If you look at the geometry of a deep rim well compared to a circular tube up in the tyre at very low pressure, you can see that if only the unconstrained bottom quadrant or so of the tube stretched into the rim corners we’d have failures with butyl tubes merely from inflation to high pressure unless the tube, as it is being inflated, slid to take in material beyond the quadrant. It must do this even without talc, because I never powder my tubes and they don’t burst on inflation from excessive stretch into the rim well. With latex tubes I can see some minimal evidence of stretching into the corners of the bead-rim interface but that has never been a problem either. Latex tubes, having low hysteresis, are impressively slippery even without any form of lubrication.
Even if occasionally problematic stretching occurs on inflation, no additional stretching occurs with temperature rise from braking, since the tube is constrained by tyre and rim.

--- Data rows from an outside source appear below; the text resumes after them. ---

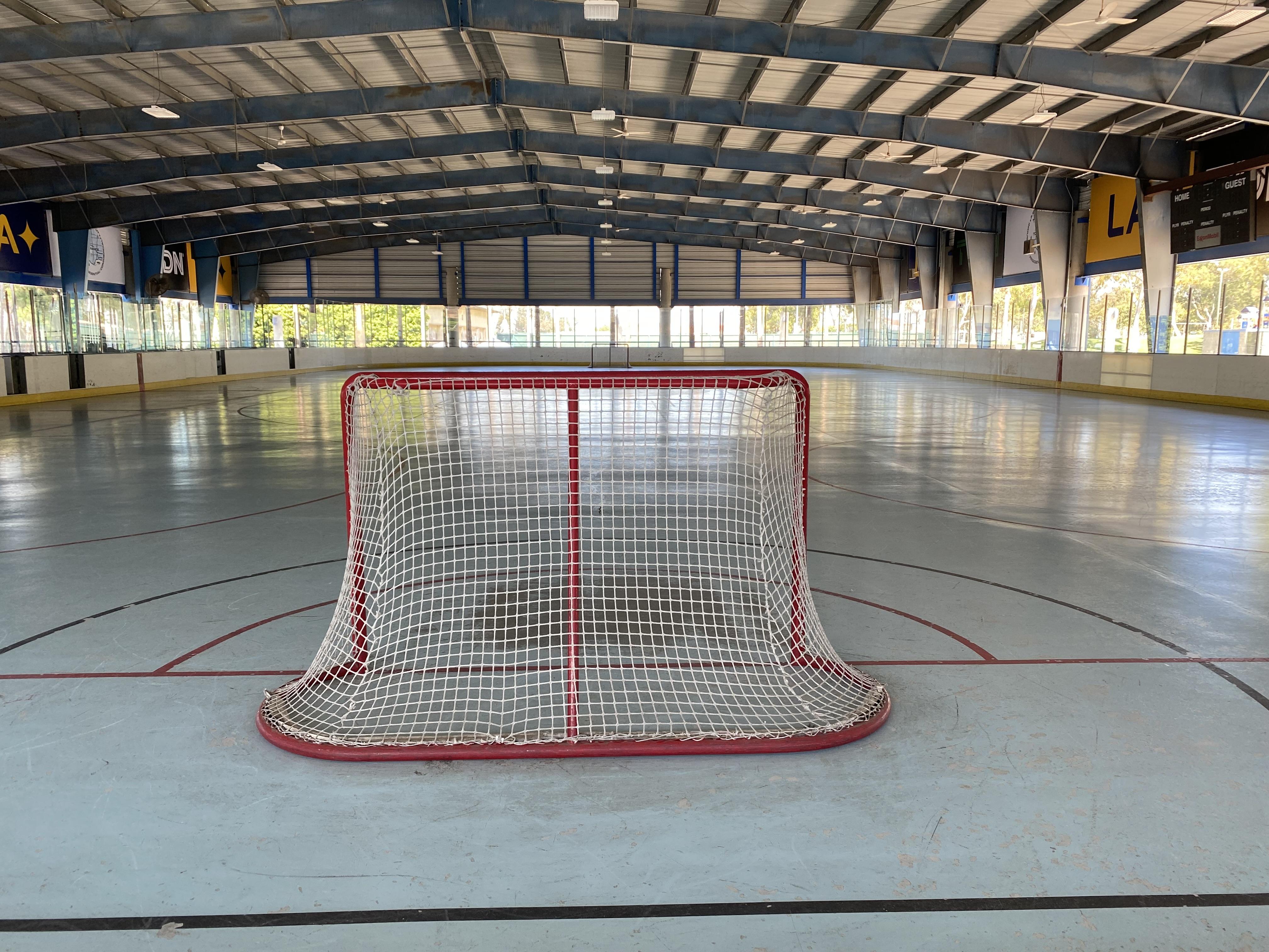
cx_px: 634
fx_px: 953
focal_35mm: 26
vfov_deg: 53.1
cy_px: 476
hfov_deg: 67.3
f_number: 1.8
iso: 64
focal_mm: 4.25
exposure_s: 1/122
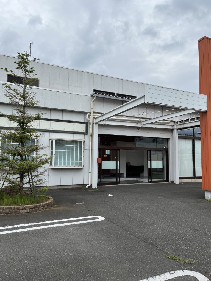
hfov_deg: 53.1
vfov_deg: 67.3
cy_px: 140
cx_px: 106
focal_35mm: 26
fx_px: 211
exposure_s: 1/3049
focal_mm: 5.1
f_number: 1.6
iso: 50
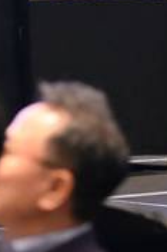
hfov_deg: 2.7
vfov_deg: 4.0
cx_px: -107
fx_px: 3569
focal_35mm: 512
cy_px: -160
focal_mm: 100
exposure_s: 1/160
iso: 10000
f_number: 3.2
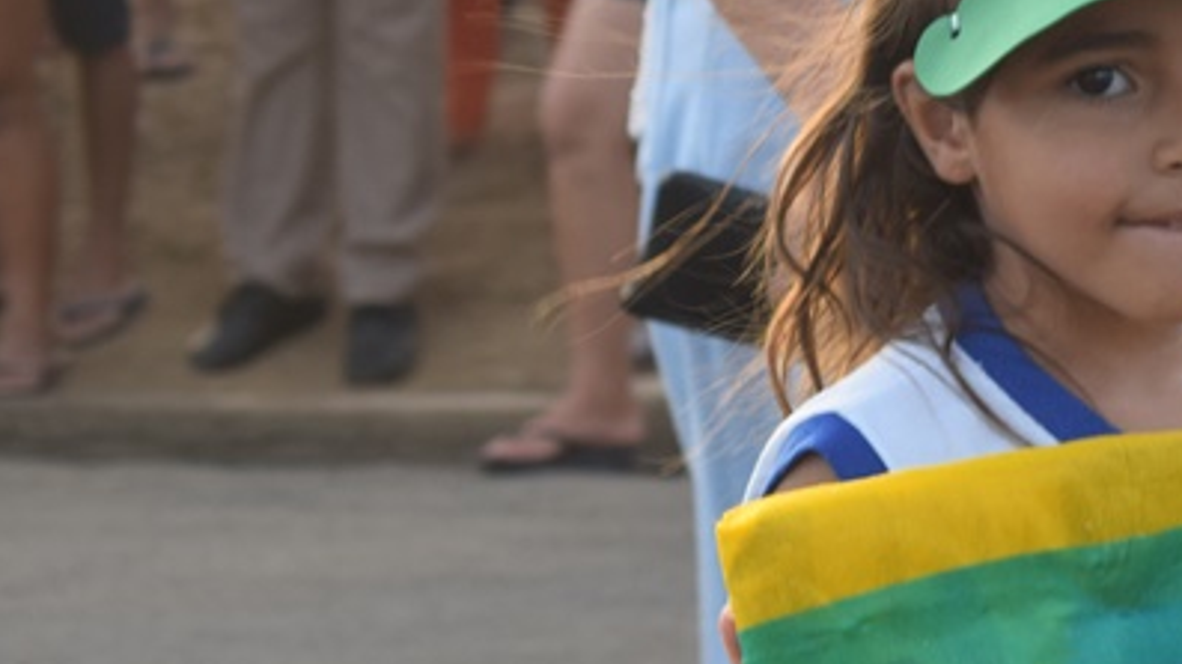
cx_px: 1188
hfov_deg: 10.4
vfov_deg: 5.9
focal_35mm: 206
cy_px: 630
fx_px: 6454
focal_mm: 52
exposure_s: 1/125
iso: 400
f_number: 5.6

Studies and energy calculations show that rims usually only get a little over 100°C with hard braking (carbon rims get hotter at the surface because they conduct heat badly – another reason not to use them). That isn’t hot enough to give an inner tube trouble by itself even if the tube weren’t insulated by tyre and rim tape and only briefly exposed to the rim at that temperature anyway, besides having its own heat capacity, all of which combine to make it unlikely the tube reaches even 100 degrees.